Getting returns on R&D investments is a tough challenge, but success largely depends on appropriate value creation.
MOST INDUSTRIAL COMPANIES end up squandering their R&D resources. Interestingly, quite a few enterprises actually know that more than half of their R&D money is going down the drain. Numerous studies show that 50-75 per cent of R&D budgets get wasted on unsuccessful new products. And unlike advertising, where no one knows which 50 per cent is wasted, companies know which half of the R&D spending has not been effective although they realise it after the actual expenditure takes place.
It does not mean R&D labs are filled with non-technical people incapable of finding the right answers. They are just being asked the wrong questions. Questions that are unimaginative, being asked at too many other labs and, if solved, create too little value. In essence, these questions are too obvious.
Such questions can be grouped into two sets – wrong-market and wrong-need. The former occurs when researchers are asked to develop products for market segments that are unviable. It is an outrageous waste of resources, but most companies end up doing it.

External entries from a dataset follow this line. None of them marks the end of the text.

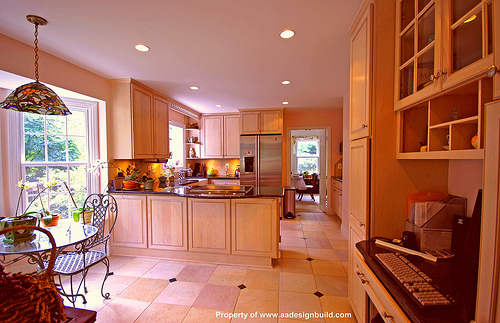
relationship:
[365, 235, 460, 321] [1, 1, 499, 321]
desk in kitchen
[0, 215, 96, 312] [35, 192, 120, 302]
table with chair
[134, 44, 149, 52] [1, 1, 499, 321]
kitchen lighting in kitchen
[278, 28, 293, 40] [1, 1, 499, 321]
kitchen lighting in kitchen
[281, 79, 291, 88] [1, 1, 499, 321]
lighting in kitchen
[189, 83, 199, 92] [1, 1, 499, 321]
kitchen lighting in kitchen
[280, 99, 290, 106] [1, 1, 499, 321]
lighting in kitchen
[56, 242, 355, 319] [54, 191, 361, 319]
tiles on floor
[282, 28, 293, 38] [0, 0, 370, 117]
kitchen lighting in ceiling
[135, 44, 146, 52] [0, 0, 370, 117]
kitchen lighting in ceiling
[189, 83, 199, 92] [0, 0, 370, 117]
kitchen lighting in ceiling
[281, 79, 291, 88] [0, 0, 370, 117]
lighting in ceiling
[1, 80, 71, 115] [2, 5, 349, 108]
stained glass in ceiling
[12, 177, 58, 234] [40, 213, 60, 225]
flowers in pot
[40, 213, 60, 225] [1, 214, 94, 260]
pot on table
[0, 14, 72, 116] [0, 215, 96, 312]
lamp over table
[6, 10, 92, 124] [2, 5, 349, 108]
lamp hanging from ceiling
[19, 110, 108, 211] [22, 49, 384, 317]
patio door leading out to kitchen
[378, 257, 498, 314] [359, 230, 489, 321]
keyboard on desk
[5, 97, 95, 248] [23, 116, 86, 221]
window looking out on yard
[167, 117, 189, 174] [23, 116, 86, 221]
window looking out on yard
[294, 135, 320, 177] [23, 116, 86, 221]
window looking out on yard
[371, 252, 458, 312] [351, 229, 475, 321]
keyboard on desk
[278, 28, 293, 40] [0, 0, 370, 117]
kitchen lighting on ceiling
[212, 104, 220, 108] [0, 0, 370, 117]
kitchen lighting on ceiling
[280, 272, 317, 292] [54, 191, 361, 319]
tile on floor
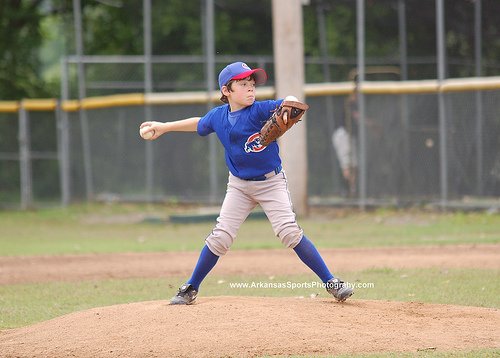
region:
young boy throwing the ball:
[115, 45, 380, 319]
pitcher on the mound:
[123, 58, 373, 318]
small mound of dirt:
[2, 293, 493, 353]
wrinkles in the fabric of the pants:
[276, 221, 304, 249]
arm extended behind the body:
[133, 109, 230, 154]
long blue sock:
[292, 234, 339, 284]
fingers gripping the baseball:
[127, 115, 164, 147]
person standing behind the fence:
[334, 122, 369, 202]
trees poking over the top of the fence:
[3, 1, 90, 100]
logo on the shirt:
[244, 126, 267, 158]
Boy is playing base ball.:
[35, 51, 457, 347]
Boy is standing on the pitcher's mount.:
[10, 45, 450, 351]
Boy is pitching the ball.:
[130, 115, 160, 145]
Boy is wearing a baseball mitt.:
[255, 85, 325, 150]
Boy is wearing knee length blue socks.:
[180, 235, 338, 290]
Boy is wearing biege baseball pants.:
[203, 170, 303, 252]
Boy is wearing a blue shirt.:
[196, 105, 292, 181]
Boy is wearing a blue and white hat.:
[210, 60, 267, 111]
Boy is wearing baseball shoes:
[165, 276, 355, 311]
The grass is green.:
[15, 287, 93, 307]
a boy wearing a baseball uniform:
[94, 51, 381, 317]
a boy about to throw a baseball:
[128, 60, 362, 304]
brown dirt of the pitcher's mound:
[58, 297, 480, 357]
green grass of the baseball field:
[28, 263, 142, 330]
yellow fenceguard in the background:
[16, 86, 486, 108]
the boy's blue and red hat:
[185, 54, 276, 93]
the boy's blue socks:
[149, 238, 356, 278]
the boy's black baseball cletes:
[130, 266, 377, 306]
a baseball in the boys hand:
[128, 112, 175, 149]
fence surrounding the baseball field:
[1, 3, 495, 67]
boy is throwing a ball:
[105, 26, 296, 134]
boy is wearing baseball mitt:
[251, 95, 326, 165]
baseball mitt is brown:
[255, 90, 320, 150]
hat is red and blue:
[202, 37, 273, 87]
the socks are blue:
[175, 215, 386, 300]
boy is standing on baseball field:
[107, 40, 428, 307]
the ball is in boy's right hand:
[125, 107, 180, 157]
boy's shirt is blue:
[188, 105, 293, 173]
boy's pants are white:
[196, 162, 310, 241]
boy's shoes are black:
[143, 256, 383, 312]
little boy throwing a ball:
[121, 53, 359, 310]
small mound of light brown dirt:
[8, 289, 486, 350]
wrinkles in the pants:
[274, 216, 299, 239]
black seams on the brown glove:
[258, 124, 275, 144]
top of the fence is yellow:
[0, 72, 499, 114]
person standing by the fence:
[328, 111, 368, 197]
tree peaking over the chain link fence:
[1, 3, 65, 95]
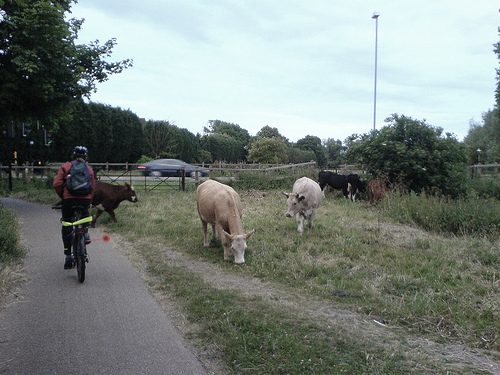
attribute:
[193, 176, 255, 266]
cow — tan, grazing, grazing by road, brown, eating grass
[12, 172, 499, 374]
foliage — green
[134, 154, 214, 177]
car — dark gray, running, blue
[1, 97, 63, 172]
house — in background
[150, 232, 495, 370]
path — worn in grass, in grass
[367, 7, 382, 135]
pole — for light, tall, gray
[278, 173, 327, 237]
cow — looking at biker, walking, standing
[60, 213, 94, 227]
reflection mark — yellow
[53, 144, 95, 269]
person — biking, riding bicycle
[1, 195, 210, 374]
biking path — concrete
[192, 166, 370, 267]
cows — grazing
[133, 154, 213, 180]
sedan — on road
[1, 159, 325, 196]
fence — short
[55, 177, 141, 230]
cow — brown, crossing road, white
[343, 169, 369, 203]
cow — grazing, black, white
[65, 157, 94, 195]
backpack — blue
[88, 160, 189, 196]
gate — black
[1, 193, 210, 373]
path — for bikes, cows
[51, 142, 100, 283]
cyclist — passing farm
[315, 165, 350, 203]
cow — black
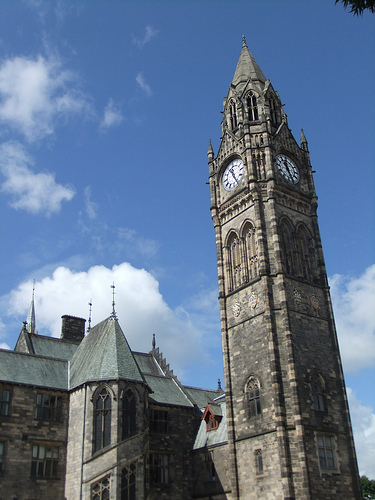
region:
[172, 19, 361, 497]
A large clock tower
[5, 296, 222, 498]
A large church next to the tower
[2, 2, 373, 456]
A clear, blue sky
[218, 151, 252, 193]
A clock on the tower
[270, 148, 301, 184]
A clock on the tower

On the other hand, most companies we know lead the footrace with wrong-need questions. Here is an all-too-familiar scenario faced by many manufacturing companies. An important customer tells your sales representative what it wants. It would have informed the same thing to every other supplier who is your competitor. That starting pistol shot begins the race, and your sales representative quickly drops the request off at R&D’s doorstep, properly packaged and labelled, of course. R&D may ask the person to go back and ask more questions, but once the person has handed the baton to R&D, his/her leg of the relay is pretty much done.